Is this need merely a contingent psychological need? Perhaps some people don’t have it, or perhaps with some effort we might overcome it. But I would argue that the need is tied to desires and feelings that are not optional for a human agent: we must desire our own well-being and the preservation of our ability to pursue our ends; affectively, this is registered as self-love. While self-love can play a troubling role in moral life, causing us to fail to register important goods beyond ourselves, proper self-love plays a crucial role in a good human life. Conditions such as depression and sloth or acedia can mute appetites that normally sustain self-love, and leave the sufferer of these conditions in a condition of apathy or hostility towards themselves. These conditions by degrees paralyze our agency or even turn it against itself. If this is correct, then self-love as a proper response to our value is essential and central to the human good, as it sustains our ability to act toward valued ends.

 

Self-love can ground a need for recognition of our suffering by others.
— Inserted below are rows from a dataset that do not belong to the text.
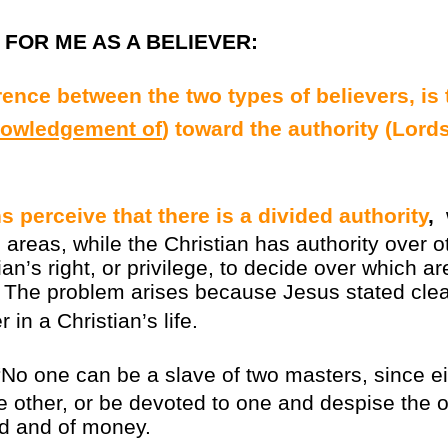
FOR ME AS A BELIEVER
:
rence between the two types of believers, is 
owledgement of
) toward the authority (Lord
s perceive that there is a divided authority
,
areas, while the Christian has authority over o
stian’s right, or privilege, to decide over which
. The problem arises because Jesus stated clea
 in a Christian’s life.
No one can be a slave of two masters, since eit
e other, or be devoted to one and despise the 
d and of money.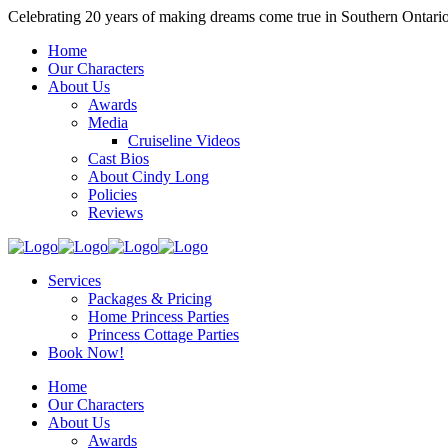
Celebrating 20 years of making dreams come true in Southern Ontari
Home
Our Characters
About Us
Awards
Media
Cruiseline Videos
Cast Bios
About Cindy Long
Policies
Reviews
Services
Packages & Pricing
Home Princess Parties
Princess Cottage Parties
Book Now!
Home
Our Characters
About Us
Awards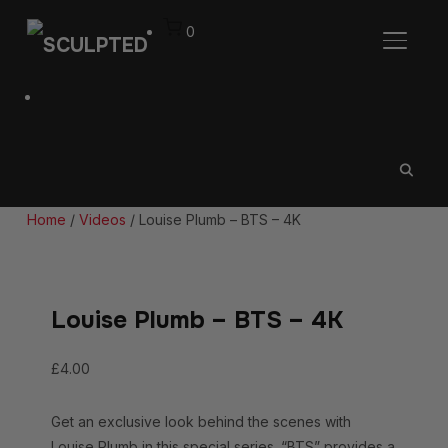
0
TOGGL
Home
/
Videos
/ Louise Plumb – BTS – 4K
Louise Plumb – BTS – 4K
£
4.00
Get an exclusive look behind the scenes with
Louise Plumb in this special series. “BTS” provides a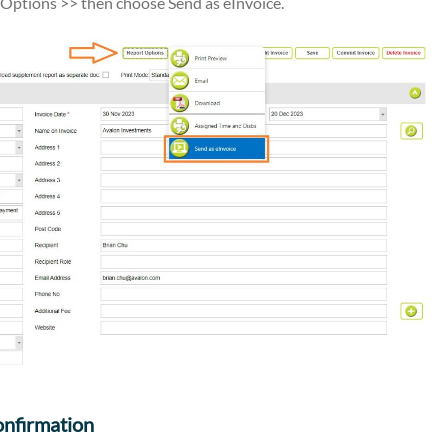
ptions >> then choose Send as eInvoice.
onfirmation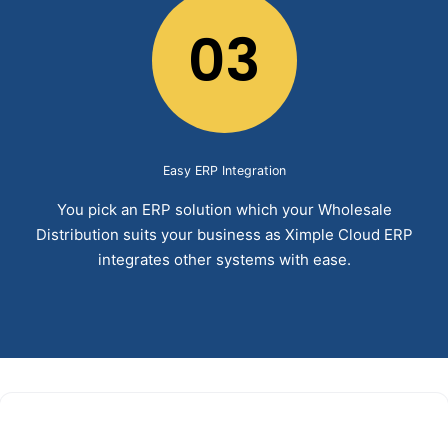
03
Easy ERP Integration
You pick an ERP solution which your Wholesale
Distribution suits your business as Ximple Cloud ERP
integrates other systems with ease.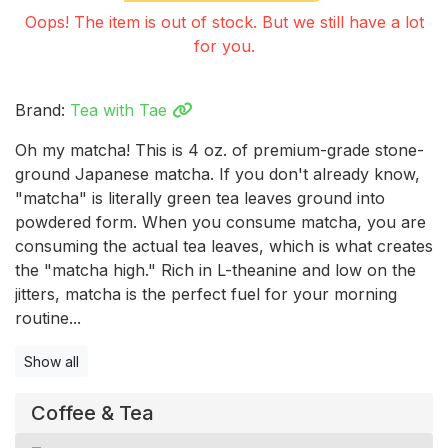
Oops! The item is out of stock. But we still have a lot
for you.
Brand:
Tea with Tae
Oh my matcha! This is 4 oz. of premium-grade stone-
ground Japanese matcha. If you don't already know,
"matcha" is literally green tea leaves ground into
powdered form. When you consume matcha, you are
consuming the actual tea leaves, which is what creates
the "matcha high." Rich in L-theanine and low on the
jitters, matcha is the perfect fuel for your morning
routine...
Show all
Coffee & Tea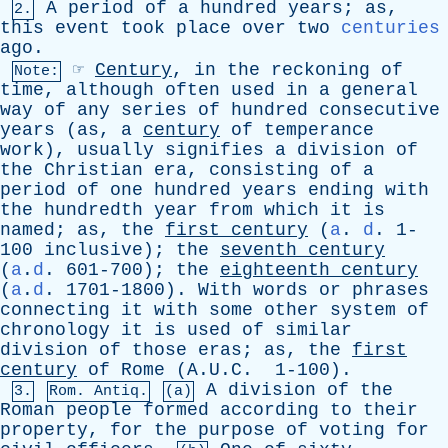
A
period
of
a
hundred
years
;
as
,
2.
this
event
took
place
over
two
centuries
ago
.
☞
Century
,
in
the
reckoning
of
Note:
time
,
although
often
used
in
a
general
way
of
any
series
of
hundred
consecutive
years
(
as
,
a
century
of
temperance
work
),
usually
signifies
a
division
of
the
Christian
era
,
consisting
of
a
period
of
one
hundred
years
ending
with
the
hundredth
year
from
which
it
is
named
;
as
,
the
first
century
(
a
.
d
. 1-
100
inclusive
);
the
seventh
century
(
a
.
d
. 601-700);
the
eighteenth
century
(
a
.
d
. 1701-1800).
With
words
or
phrases
connecting
it
with
some
other
system
of
chronology
it
is
used
of
similar
division
of
those
eras
;
as
,
the
first
century
of
Rome
(A.U.C. 1-100).
A
division
of
the
3.
Rom. Antiq.
(a)
Roman
people
formed
according
to
their
property
,
for
the
purpose
of
voting
for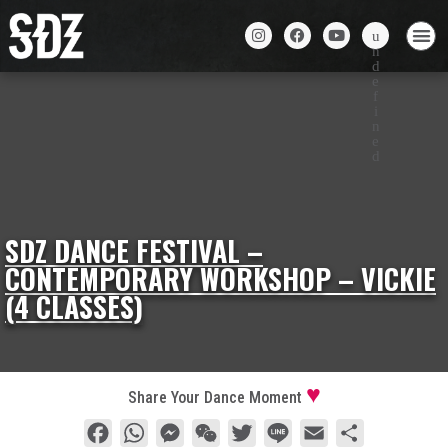
SDZ DANCE FESTIVAL –
CONTEMPORARY WORKSHOP – VICKIE
(4 CLASSES)
Share Your Dance Moment
Facebook
WhatsApp
Messenger
WeChat
Twitter
Line
Email
Share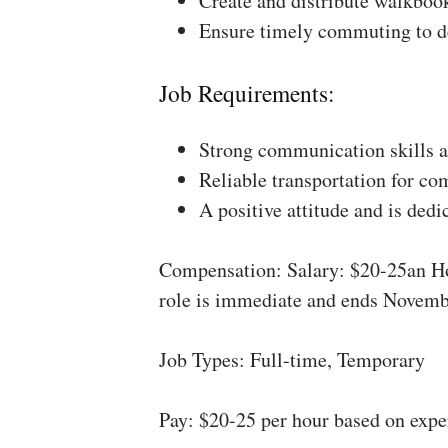
Create and distribute walkboo
Ensure timely commuting to de
Job Requirements:
Strong communication skills a
Reliable transportation for co
A positive attitude and is dedi
Compensation: Salary: $20-25an Ho
role is immediate and ends Novemb
Job Types: Full-time, Temporary
Pay: $20-25 per hour based on expe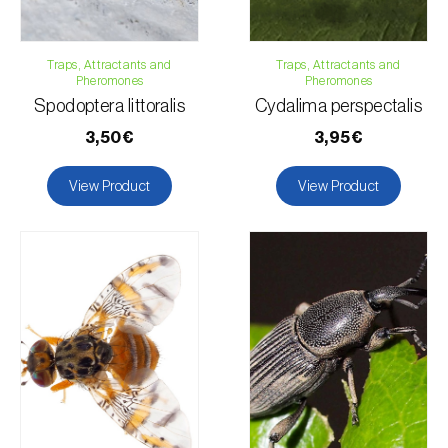
Traps, Attractants and
Traps, Attractants and
Pheromones
Pheromones
Spodoptera littoralis
Cydalima perspectalis
3,50€
3,95€
View Product
View Product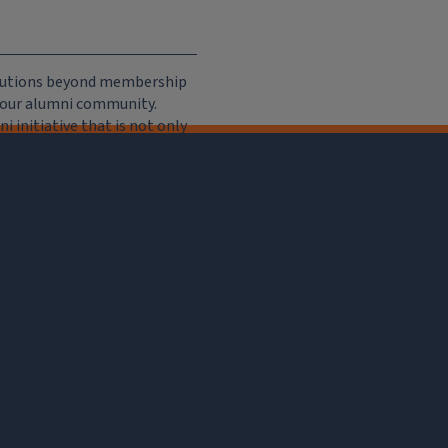
ributions beyond membership
e our alumni community.
 initiative that is not only
iation, but of importance to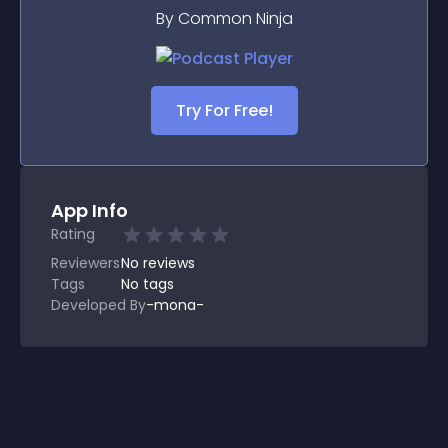
By Common Ninja
Try For Free!
App Info
Rating
Reviewers
No
reviews
Tags
No tags
Developed By
-mona-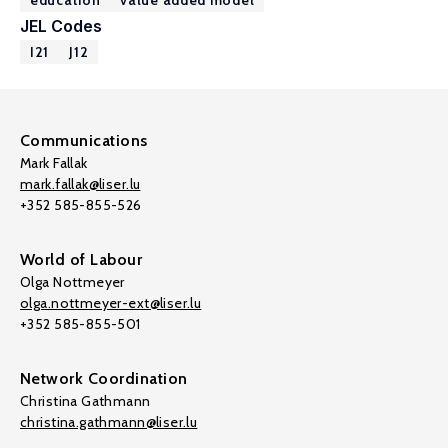
education
value added model
JEL Codes
I21
J12
Communications
Mark Fallak
mark.fallak@liser.lu
+352 585-855-526
World of Labour
Olga Nottmeyer
olga.nottmeyer-ext@liser.lu
+352 585-855-501
Network Coordination
Christina Gathmann
christina.gathmann@liser.lu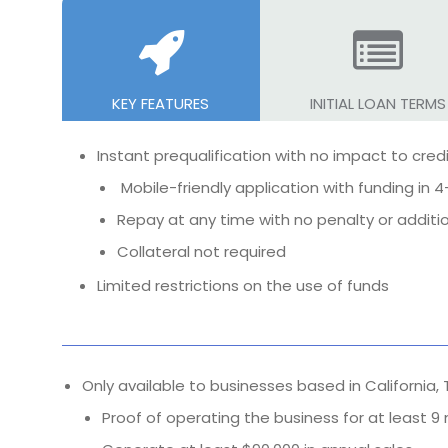
KEY FEATURES
INITIAL LOAN TERMS
Instant prequalification with no impact to cred
Mobile-friendly application with funding in 4
Repay at any time with no penalty or additi
Collateral not required
Limited restrictions on the use of funds
Only available to businesses based in California,
Proof of operating the business for at least 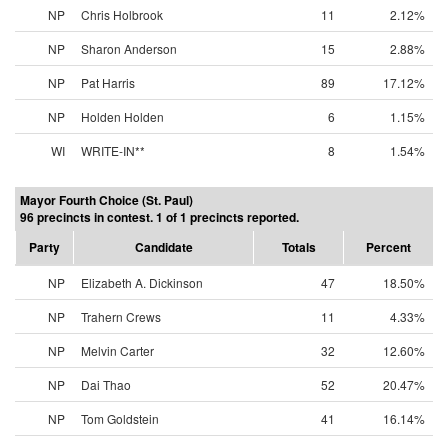
NP
Chris Holbrook
11
2.12%
NP
Sharon Anderson
15
2.88%
NP
Pat Harris
89
17.12%
NP
Holden Holden
6
1.15%
WI
WRITE-IN**
8
1.54%
Mayor Fourth Choice (St. Paul)
96 precincts in contest. 1 of 1 precincts reported.
Party
Candidate
Totals
Percent
NP
Elizabeth A. Dickinson
47
18.50%
NP
Trahern Crews
11
4.33%
NP
Melvin Carter
32
12.60%
NP
Dai Thao
52
20.47%
NP
Tom Goldstein
41
16.14%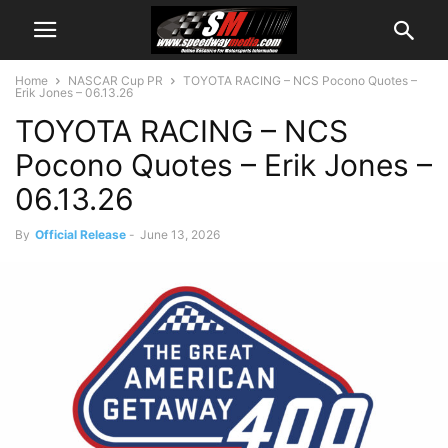
Home
NASCAR Cup PR
TOYOTA RACING – NCS Pocono Quotes –
Erik Jones – 06.13.26
TOYOTA RACING – NCS
Pocono Quotes – Erik Jones –
06.13.26
By
Official Release
-
June 13, 2026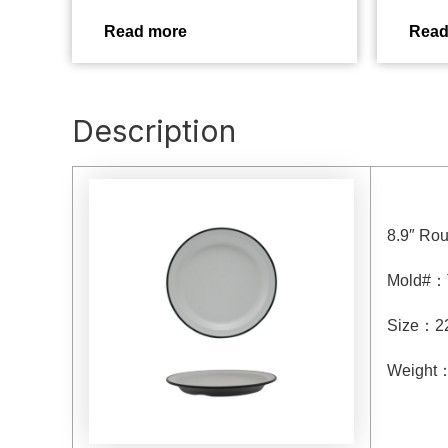
Read more
Read
Description
8.9″ Rou
Mold#
：
Size
：
2
Weight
One who loves himself properly sees the value in his undertakings such that when misfortune strikes, only someone who recognizes the damage to those valued pursuits can be said to genuinely grasp the misfortune. Hence, I need from others recognition of the significance of loss; this recognition gives rise to the good of concord in recognizing our value in mutual love. Concord is an Aristotelian notion: a defining feature of friendship that consists in living together, sharing taste, and sharing joys and sorrows; but that form of concord is stronger than the sense I have in mind here, which is formed strictly on the basis of finding value in human agency. Valuing another’s agency involves a sharing in the sorrows and joys of another, at least in a general way. That is, I need not value everyone’s undertakings, but even without doing so, without even knowing what someone’s specific aims in life are, I can register the tragedy of a stranger’s loss of a close friend or family member, and such understanding moves the charitable person to action. This concord holds us together as a kind in an affective and practical sense, and gives our humanity an important moral sense: we recognize in other human beings distinctive capacities for loss and joy that brings out a distinctive, and distinctively valuable sort of love from us, and this love is an analogue, I believe, to Aquinas’ charity.

 

On this view then, lacking the quality of responding to the suffering of others with kindness is a defect in a human being: in its absence, we cannot enjoy this great good which consists of concord concerning our value as human beings. Conversely, possessing this quality makes us good qua human, and this argument gives us reason to think that charity, so understood, is indeed a virtue.


John Hacker-Wright is Associate Professor in the Department of Philosophy at the University of Guelph in Guelph, Ontario, and Editor in Chief of The Journal of Value Inquiry.